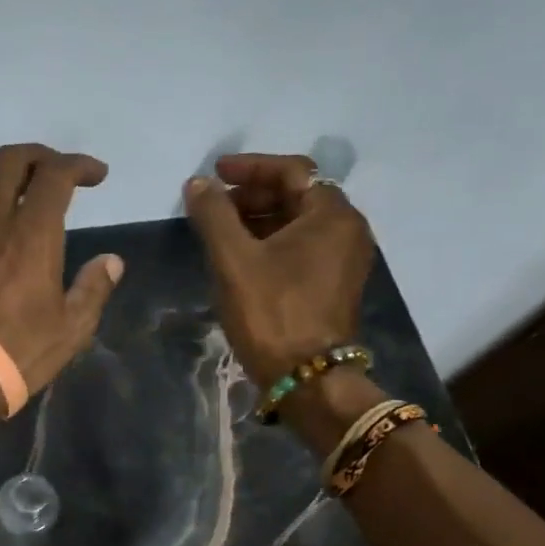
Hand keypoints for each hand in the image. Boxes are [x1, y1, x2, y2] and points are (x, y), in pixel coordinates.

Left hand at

* * * *

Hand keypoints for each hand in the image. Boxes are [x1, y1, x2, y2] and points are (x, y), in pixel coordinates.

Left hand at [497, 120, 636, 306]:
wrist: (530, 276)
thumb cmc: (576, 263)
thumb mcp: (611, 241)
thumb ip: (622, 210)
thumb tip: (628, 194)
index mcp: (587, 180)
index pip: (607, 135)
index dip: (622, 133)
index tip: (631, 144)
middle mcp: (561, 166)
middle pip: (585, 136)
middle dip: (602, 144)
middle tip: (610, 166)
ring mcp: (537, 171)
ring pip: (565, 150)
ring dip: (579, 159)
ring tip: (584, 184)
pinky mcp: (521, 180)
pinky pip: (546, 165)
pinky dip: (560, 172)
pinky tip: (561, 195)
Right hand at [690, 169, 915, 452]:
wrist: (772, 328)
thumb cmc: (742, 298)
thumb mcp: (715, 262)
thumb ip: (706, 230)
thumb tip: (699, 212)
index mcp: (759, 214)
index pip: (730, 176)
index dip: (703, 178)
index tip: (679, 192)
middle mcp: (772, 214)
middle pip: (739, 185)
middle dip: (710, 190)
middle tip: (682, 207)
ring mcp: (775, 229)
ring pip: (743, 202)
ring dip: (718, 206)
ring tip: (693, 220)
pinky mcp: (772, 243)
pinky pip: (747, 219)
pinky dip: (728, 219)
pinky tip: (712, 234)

* * * *

> Required work:
Output the material above exactly, but only from the line that carries "index dip: (622, 133)" through the line that carries "pinky tip: (712, 234)".

> Reply:
index dip: (622, 133)
index tip: (631, 144)
middle mcp: (561, 166)
middle pip: (585, 136)
middle dip: (602, 144)
middle tip: (610, 166)
ring mcp: (537, 171)
ring pip: (565, 150)
ring dip: (579, 159)
ring tip: (584, 184)
pinky mcp: (521, 180)
pinky pip: (546, 165)
pinky dip: (560, 172)
pinky tip: (561, 195)
Right hand at [690, 169, 915, 452]:
wrist: (772, 328)
thumb cmc: (742, 298)
thumb mcp: (715, 262)
thumb ip: (706, 230)
thumb tip: (699, 212)
index mcp: (759, 214)
index pip: (730, 176)
index dip: (703, 178)
index tip: (679, 192)
middle mcp: (772, 214)
middle pip: (739, 185)
middle dip: (710, 190)
middle tip: (682, 207)
ring mcp: (775, 229)
ring pip: (743, 202)
ring dip: (718, 206)
ring tip: (693, 220)
pinky mcp: (772, 243)
pinky pip: (747, 219)
pinky dip: (728, 219)
pinky tip: (712, 234)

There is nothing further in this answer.